Deprem Travması: Ruhumuzdaki Taşlar Neden Yerine Oturmuyor?
Gündem

Deprem Travması: Ruhumuzdaki Taşlar Neden Yerine Oturmuyor?


25 April 20255 dk okuma71 görüntülenmeSon güncelleme: 14 December 2025

Deprem, sadece fiziksel değil, aynı zamanda derin psikolojik yaralar da bırakır. Sarsıntının ardından enkaz kalksa, binalar yeniden inşa edilse bile, içimizdeki o yersizlik hissi kolay kolay geçmez. Peki, deprem sonrası ruh halimiz neden düzelmiyor ve bu travmatik süreçle nasıl başa çıkabiliriz?

Depremin Psikolojik Etkileri: Yersizlik Hissi

Deprem, hayatımızın üzerine inşa ettiğimiz zemini sarsar. O sağlam bildiğimiz zemin, bir anda güvenilmez hale gelir. Bu durum, içimizde sürekli bir tedirginlik ve belirsizlik yaratır. Geceleri uykuya dalmakta zorlanırız, çünkü zihnimiz sürekli "Ya şimdi olursa?" sorusuyla meşguldür. Bu korku, bizi doğa karşısında ne kadar aciz olduğumuzla yüzleştirir.

Deprem sonrası yaşadığımız psikolojik etkilerden bazıları şunlardır:

  • Kaygı ve Endişe: Sürekli olarak deprem olacakmış gibi hissetmek.
  • Uyku Bozuklukları: Uykuya dalmakta zorlanmak veya sık sık uyanmak.
  • Huzursuzluk: Yerinde duramama, sürekli hareket etme ihtiyacı.
  • Travma Sonrası Stres Bozukluğu (TSSB): Deprem anını tekrar tekrar yaşamak, kabuslar görmek.
  • Depresyon: Umutsuzluk, çaresizlik ve hayattan zevk alamama.

Korkularımızla Yüzleşmek: Kabullenme ve Destek

Depremle yaşamayı öğrenmek, aslında korkularımızla yüzleşmeyi ve onları kabullenmeyi gerektirir. "Evet, korkuyorum" demek, bizi zayıf yapmaz. Aksine, bu kabul, iyileşme sürecinin ilk adımıdır. Bu süreçte, sevdiklerimizden destek almak, bir psikologla konuşmak veya sadece "Bugün iyiyim" diyebilmek bile büyük fark yaratabilir.
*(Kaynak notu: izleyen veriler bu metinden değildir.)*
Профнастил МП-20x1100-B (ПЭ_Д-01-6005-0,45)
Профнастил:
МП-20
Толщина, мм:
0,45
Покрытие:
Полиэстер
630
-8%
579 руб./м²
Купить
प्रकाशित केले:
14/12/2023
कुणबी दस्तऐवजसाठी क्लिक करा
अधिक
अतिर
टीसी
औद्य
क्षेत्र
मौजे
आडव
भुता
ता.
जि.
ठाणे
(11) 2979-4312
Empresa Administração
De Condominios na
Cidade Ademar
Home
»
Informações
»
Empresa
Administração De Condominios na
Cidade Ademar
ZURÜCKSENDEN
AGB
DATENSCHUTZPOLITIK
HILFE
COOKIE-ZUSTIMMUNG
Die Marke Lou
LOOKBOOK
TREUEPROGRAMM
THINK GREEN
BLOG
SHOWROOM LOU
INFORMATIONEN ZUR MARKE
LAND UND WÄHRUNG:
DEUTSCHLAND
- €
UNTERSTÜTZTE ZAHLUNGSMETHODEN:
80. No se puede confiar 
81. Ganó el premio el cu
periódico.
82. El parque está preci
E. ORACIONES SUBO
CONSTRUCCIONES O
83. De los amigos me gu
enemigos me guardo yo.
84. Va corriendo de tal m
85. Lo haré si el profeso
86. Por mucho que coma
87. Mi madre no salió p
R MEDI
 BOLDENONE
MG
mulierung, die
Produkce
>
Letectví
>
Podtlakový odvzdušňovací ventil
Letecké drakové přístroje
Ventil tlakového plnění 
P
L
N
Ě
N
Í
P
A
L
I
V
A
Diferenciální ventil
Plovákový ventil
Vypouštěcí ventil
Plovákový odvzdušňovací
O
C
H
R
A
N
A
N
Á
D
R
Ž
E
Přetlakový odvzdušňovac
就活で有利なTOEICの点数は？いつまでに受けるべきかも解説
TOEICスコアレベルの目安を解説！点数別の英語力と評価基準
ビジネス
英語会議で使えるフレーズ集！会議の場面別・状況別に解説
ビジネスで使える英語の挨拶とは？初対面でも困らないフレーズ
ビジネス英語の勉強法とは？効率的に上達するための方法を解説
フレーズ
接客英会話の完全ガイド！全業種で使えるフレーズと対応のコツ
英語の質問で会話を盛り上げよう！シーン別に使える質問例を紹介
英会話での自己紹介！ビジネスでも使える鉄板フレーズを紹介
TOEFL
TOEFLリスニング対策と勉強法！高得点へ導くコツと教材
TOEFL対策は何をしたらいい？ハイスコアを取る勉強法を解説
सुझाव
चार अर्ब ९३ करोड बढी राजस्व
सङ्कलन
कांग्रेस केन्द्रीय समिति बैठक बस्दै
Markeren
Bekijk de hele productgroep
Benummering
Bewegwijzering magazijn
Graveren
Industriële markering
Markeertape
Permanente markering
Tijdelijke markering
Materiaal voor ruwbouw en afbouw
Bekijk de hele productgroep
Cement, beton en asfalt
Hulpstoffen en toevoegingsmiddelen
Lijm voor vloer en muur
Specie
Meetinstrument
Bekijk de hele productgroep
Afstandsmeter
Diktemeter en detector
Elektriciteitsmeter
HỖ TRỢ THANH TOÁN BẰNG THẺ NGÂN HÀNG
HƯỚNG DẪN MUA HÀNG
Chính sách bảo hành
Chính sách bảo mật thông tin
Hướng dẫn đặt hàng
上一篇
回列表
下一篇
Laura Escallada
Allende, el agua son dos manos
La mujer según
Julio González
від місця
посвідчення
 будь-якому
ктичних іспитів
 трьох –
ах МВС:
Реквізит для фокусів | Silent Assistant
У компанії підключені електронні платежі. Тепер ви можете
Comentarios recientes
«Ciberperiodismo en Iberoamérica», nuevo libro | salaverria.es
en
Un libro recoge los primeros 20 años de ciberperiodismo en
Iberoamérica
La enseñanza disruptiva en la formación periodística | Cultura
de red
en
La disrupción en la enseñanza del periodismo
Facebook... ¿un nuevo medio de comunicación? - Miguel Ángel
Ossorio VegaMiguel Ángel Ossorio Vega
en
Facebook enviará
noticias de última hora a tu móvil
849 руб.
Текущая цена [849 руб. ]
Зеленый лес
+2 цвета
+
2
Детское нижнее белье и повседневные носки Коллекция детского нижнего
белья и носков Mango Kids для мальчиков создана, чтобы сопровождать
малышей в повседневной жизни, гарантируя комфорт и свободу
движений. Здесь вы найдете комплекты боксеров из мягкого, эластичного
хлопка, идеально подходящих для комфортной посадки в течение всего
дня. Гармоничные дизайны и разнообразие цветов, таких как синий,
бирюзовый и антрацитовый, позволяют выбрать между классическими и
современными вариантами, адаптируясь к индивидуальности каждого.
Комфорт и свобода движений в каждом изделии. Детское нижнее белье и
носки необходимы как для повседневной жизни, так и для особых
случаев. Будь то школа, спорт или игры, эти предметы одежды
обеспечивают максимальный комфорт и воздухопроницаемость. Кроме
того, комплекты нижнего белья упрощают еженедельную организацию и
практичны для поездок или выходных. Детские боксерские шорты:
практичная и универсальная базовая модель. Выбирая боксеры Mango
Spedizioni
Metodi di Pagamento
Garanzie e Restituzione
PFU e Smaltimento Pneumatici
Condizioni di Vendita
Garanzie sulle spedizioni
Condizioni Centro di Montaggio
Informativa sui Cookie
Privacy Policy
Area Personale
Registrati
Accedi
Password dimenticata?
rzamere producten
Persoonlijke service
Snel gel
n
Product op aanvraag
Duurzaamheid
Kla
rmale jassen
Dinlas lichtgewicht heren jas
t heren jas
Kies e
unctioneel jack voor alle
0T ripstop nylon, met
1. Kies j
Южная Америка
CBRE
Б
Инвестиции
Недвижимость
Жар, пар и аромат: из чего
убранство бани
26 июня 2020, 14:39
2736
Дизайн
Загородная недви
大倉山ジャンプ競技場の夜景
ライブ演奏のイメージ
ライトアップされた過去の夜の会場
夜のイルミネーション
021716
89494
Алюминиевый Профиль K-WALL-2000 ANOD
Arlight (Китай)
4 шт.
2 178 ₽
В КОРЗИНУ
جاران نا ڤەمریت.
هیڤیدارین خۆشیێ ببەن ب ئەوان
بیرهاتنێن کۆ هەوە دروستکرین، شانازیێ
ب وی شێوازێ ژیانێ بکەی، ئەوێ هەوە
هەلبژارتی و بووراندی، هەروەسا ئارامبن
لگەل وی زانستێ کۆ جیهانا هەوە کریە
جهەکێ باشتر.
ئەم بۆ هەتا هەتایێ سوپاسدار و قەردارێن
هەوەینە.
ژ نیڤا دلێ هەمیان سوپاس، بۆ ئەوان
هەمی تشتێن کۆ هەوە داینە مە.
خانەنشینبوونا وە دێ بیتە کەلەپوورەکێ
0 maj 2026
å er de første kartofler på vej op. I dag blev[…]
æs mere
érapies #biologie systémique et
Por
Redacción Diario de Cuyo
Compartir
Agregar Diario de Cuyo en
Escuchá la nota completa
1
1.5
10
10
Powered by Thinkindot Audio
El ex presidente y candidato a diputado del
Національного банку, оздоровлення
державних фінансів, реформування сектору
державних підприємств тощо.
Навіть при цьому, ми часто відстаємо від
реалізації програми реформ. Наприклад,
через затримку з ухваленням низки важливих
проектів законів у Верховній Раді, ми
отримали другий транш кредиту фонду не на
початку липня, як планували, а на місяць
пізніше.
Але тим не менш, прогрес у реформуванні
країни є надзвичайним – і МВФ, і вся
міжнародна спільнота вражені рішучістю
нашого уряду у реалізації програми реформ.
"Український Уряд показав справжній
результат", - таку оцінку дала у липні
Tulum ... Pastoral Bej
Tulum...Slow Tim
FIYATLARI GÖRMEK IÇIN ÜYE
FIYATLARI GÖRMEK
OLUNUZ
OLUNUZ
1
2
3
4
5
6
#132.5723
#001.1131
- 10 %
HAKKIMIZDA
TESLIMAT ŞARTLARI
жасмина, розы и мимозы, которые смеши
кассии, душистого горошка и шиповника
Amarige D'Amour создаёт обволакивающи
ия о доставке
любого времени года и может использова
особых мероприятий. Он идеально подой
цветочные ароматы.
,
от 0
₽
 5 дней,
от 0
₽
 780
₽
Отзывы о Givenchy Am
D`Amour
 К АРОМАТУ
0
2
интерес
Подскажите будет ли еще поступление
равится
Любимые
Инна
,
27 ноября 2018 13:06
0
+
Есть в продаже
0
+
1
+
Unutmayalım ki, deprem sadece şehirleri değil, ruhlarımızı da yıkar. Ancak bizler, her seferinde yeniden ayağa kalkmayı öğrenen canlılarız. Yeter ki birbirimizi bırakmayalım ve "Ben yalnız değilim" diyebilelim.

Deprem Sonrası İyileşme Süreci: Umut ve Dayanışma

Deprem sonrası iyileşme süreci uzun ve zorlu olabilir. Ancak umut ve dayanışma, bu sürecin en önemli unsurlarıdır. Yıkılan binaların yerine yenilerini inşa ederken, ruhlarımızı da onarmak için çaba göstermeliyiz. Küçük adımlar, büyük yaraların ilacı olabilir. Bir arkadaşın omzuna dokunmak, bir ihtiyaç sahibine yardım etmek veya sadece bir tebessüm, umudu yeniden yeşertebilir.

Deprem, bize dayanışmanın ve birlik olmanın ne kadar önemli olduğunu bir kez daha hatırlattı. Bu zorlu süreçte birbirimize destek olarak, yaralarımızı sarabilir ve daha güçlü bir şekilde ayağa kalkabiliriz. Unutmayalım ki, yıkılan sadece binalar değil, biz de yıkılıyoruz. Ama her seferinde, yeniden ayakta durmayı öğrenen canlılarız. Yeter ki birbirimizi bırakmayalım.